Antitrust & Competition Policy Blog

Editor: D. Daniel Sokol
University of Florida
Levin College of Law

Friday, February 19, 2010

Single-Firm Conduct: A Discipline in Search of Itself (Try with Google?)

Posted by D. Daniel Sokol

Roberto Pardolesi, Libera Università degli Studi Sociali (LUISS) Guido Carli and Luca Arnaudo, Libera Università degli Studi Sociali (LUISS) Guido Carli have written on Single-Firm Conduct: A Discipline in Search of Itself (Try with Google?).

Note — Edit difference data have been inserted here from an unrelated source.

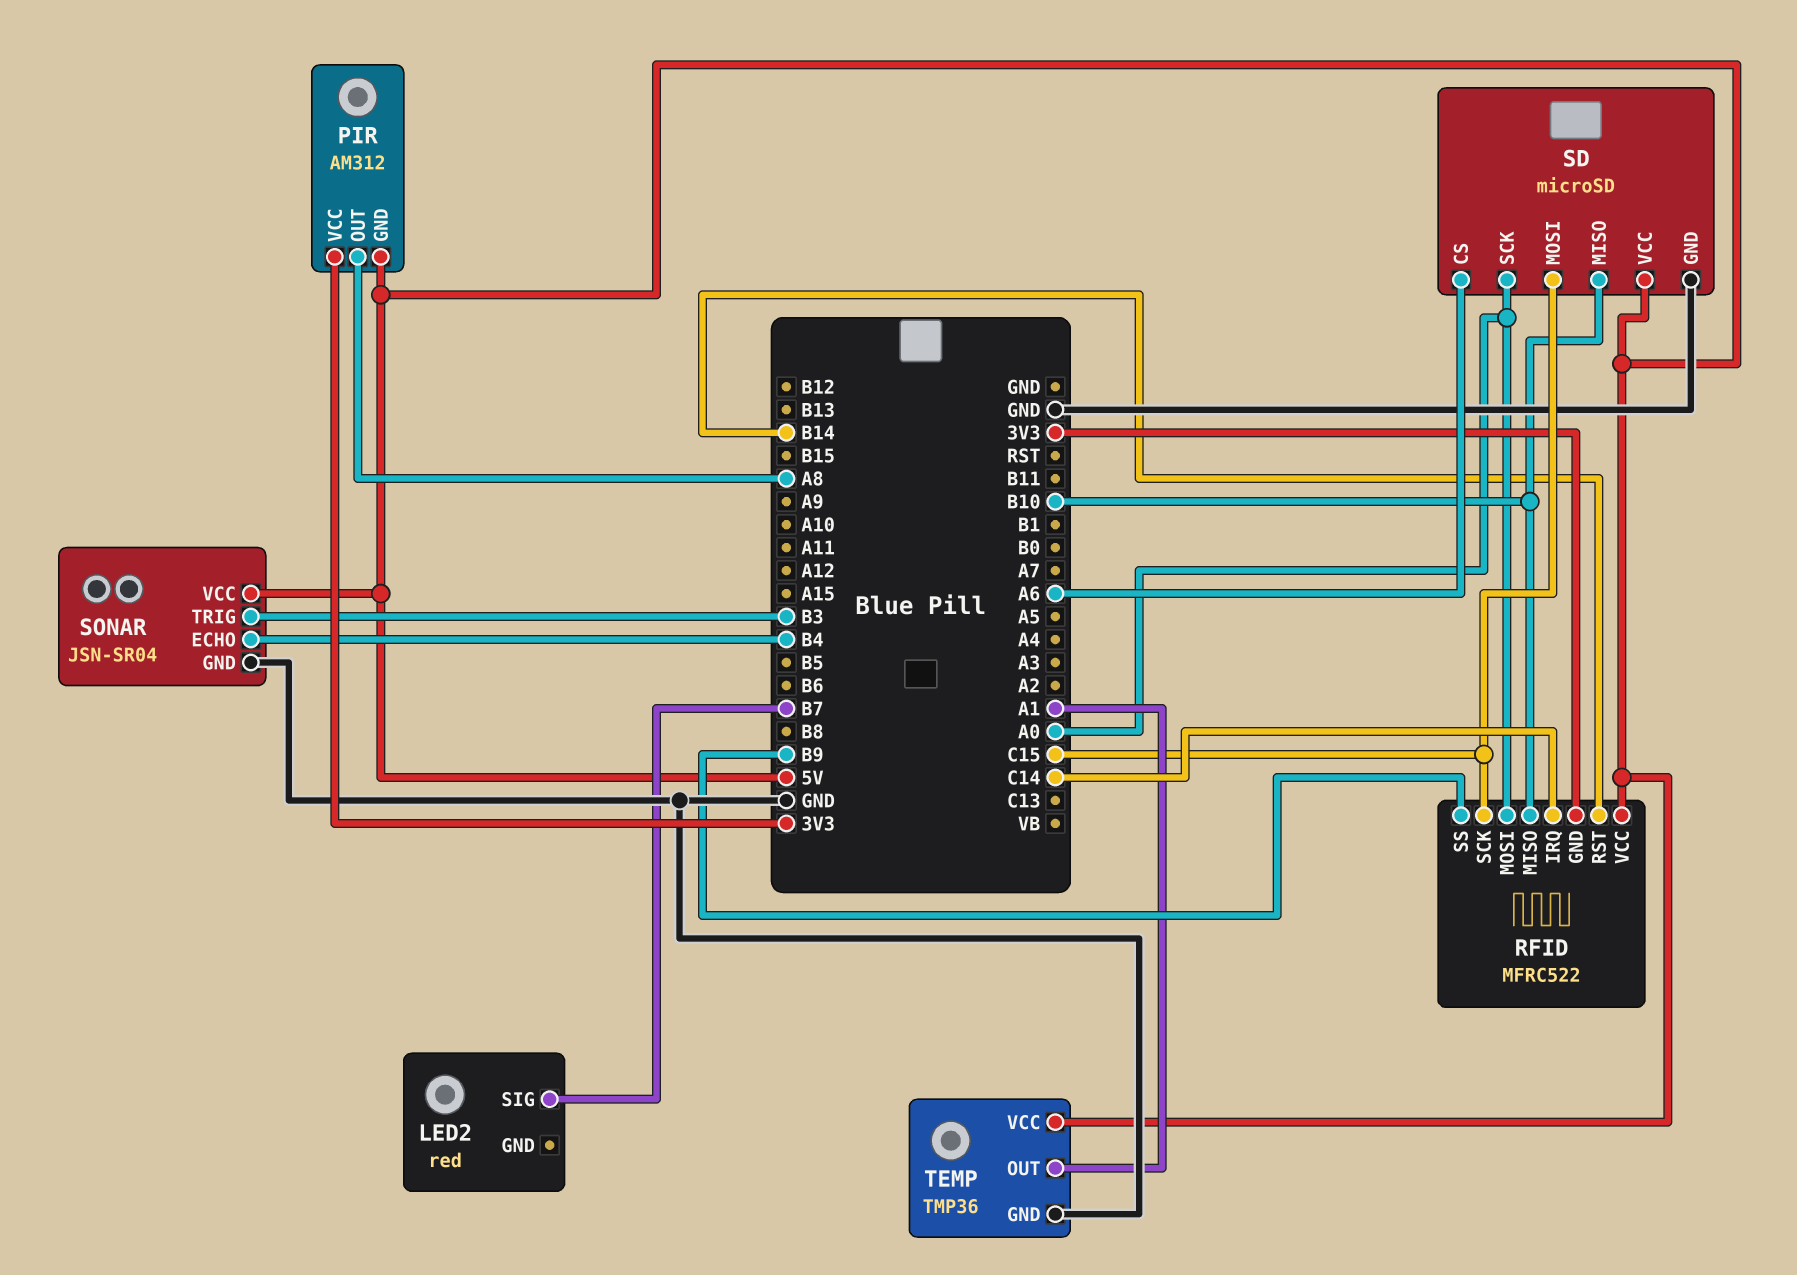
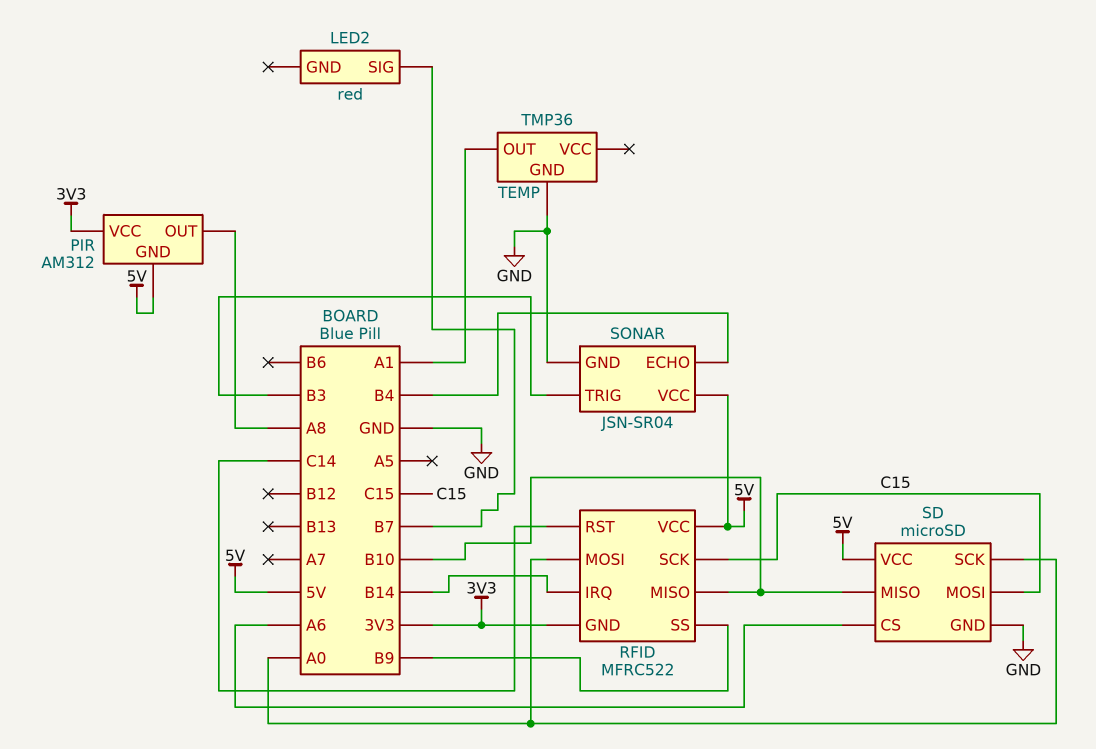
RFID pin IRQ: C14 -> B14
RFID pin RST: B14 -> C14
TEMP pin VCC: 5V -> none

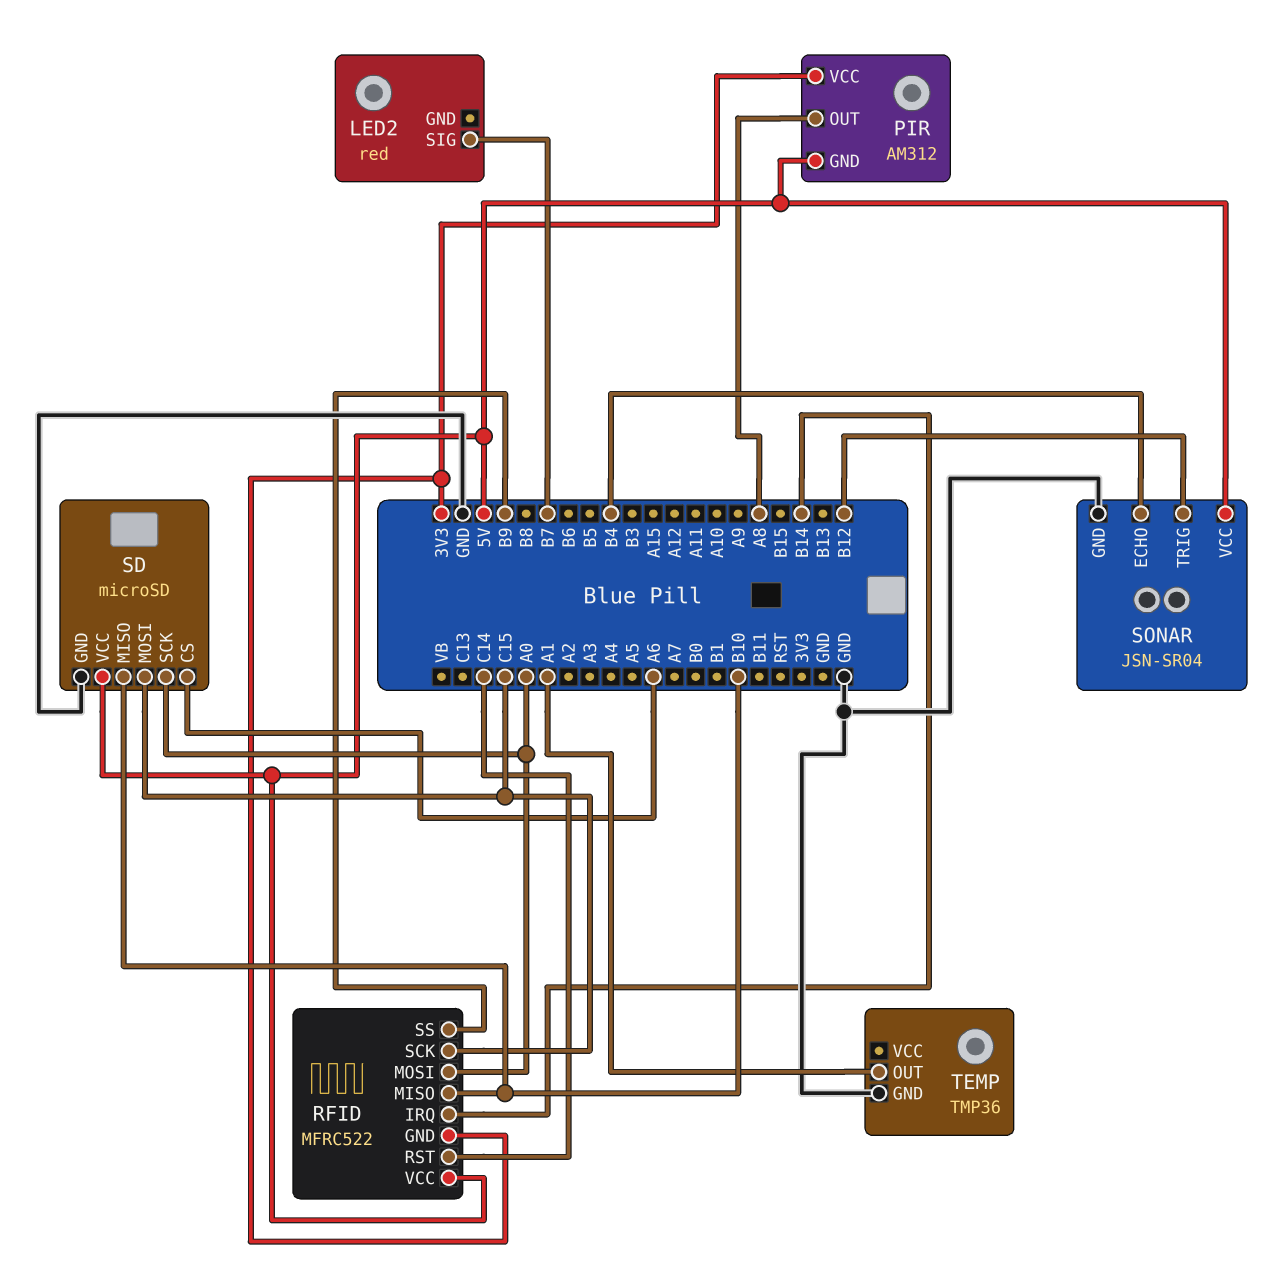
SONAR pin TRIG: B3 -> B12

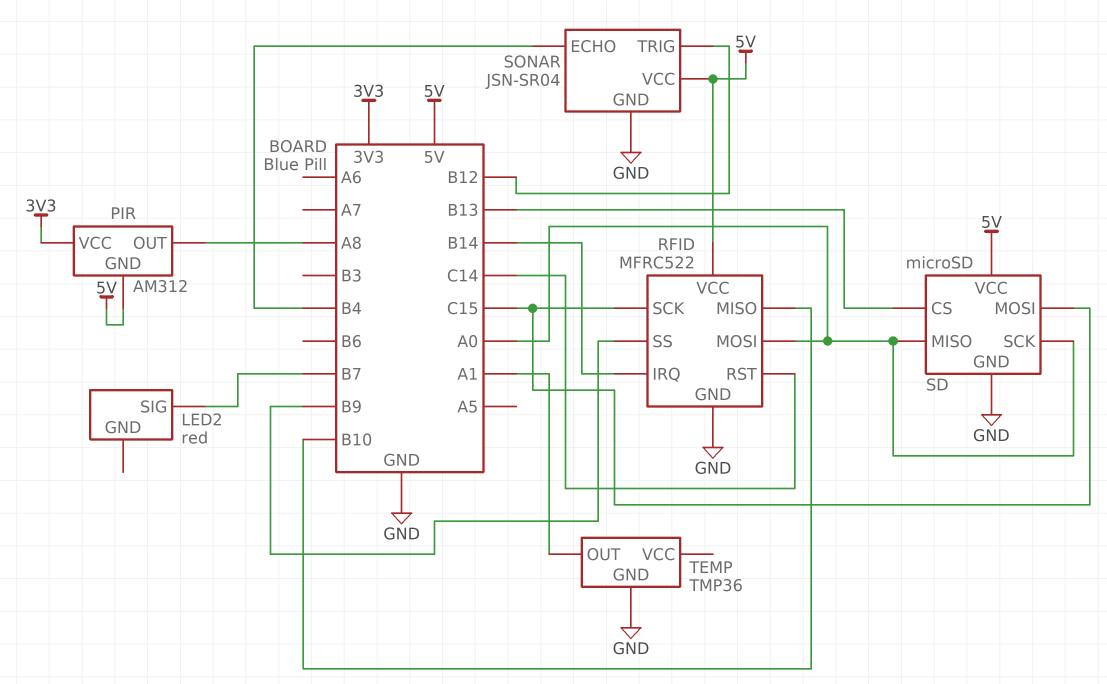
RFID pin GND: 3V3 -> GND
SD pin CS: A6 -> B13
SD pin MISO: B10 -> A0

ABSTRACT: This paper analyzes US and EU antitrust policies towards abusive unilateral conduct pursued by a dominant firm and strongly criticize them, aiming at finding a more reliable assessment of the basic issues of consumer's exploitation and rival's exclusion. In fact, the discipline of unilateral conduct denounces widespread inconsistencies related to its conceptual foundations. The American side does not recognize exploitation as a form of abusive conduct for the dominant firm: excessive pricing is no issue in the US antitrust environment, and Supreme Court jurisprudence from Trinko to linkLine makes crystal clear that setting a more-than-competitive price not only escapes prohibition, but is the award reserved for the winners of the struggle in the market arena. Article 82 (a) of the EC Treaty forbids the imposition of unfair purchase or selling prices or other unfair trading conditions, but Commission's case law and policy statements (e.g. the 2008 Guidance Paper on Commission enforcement priorities in applying Article 82) have greatly emphasized exclusionary effects, with exploitative effects appearing to be little more than a sideshow. This practical emasculation of the relevant discipline makes little sense either in economic or legal terms, and leaves the overall conceptual picture in a state of complete disarray, with direct consequences on the legal enforcement. The many antitrust issues arising from the Google Books Settlement case are a good occasion to verify the sustainability of the antitrust policy towards single-firm conduct previously discussed: more in details, the risks of future excessive pricing stemming from the approval of the settlement led many commentators, as well as the US Department of Justice, to reconsider the award-of-the-winner theory. The paper also addresses this topic and try to offer a sound overview of it.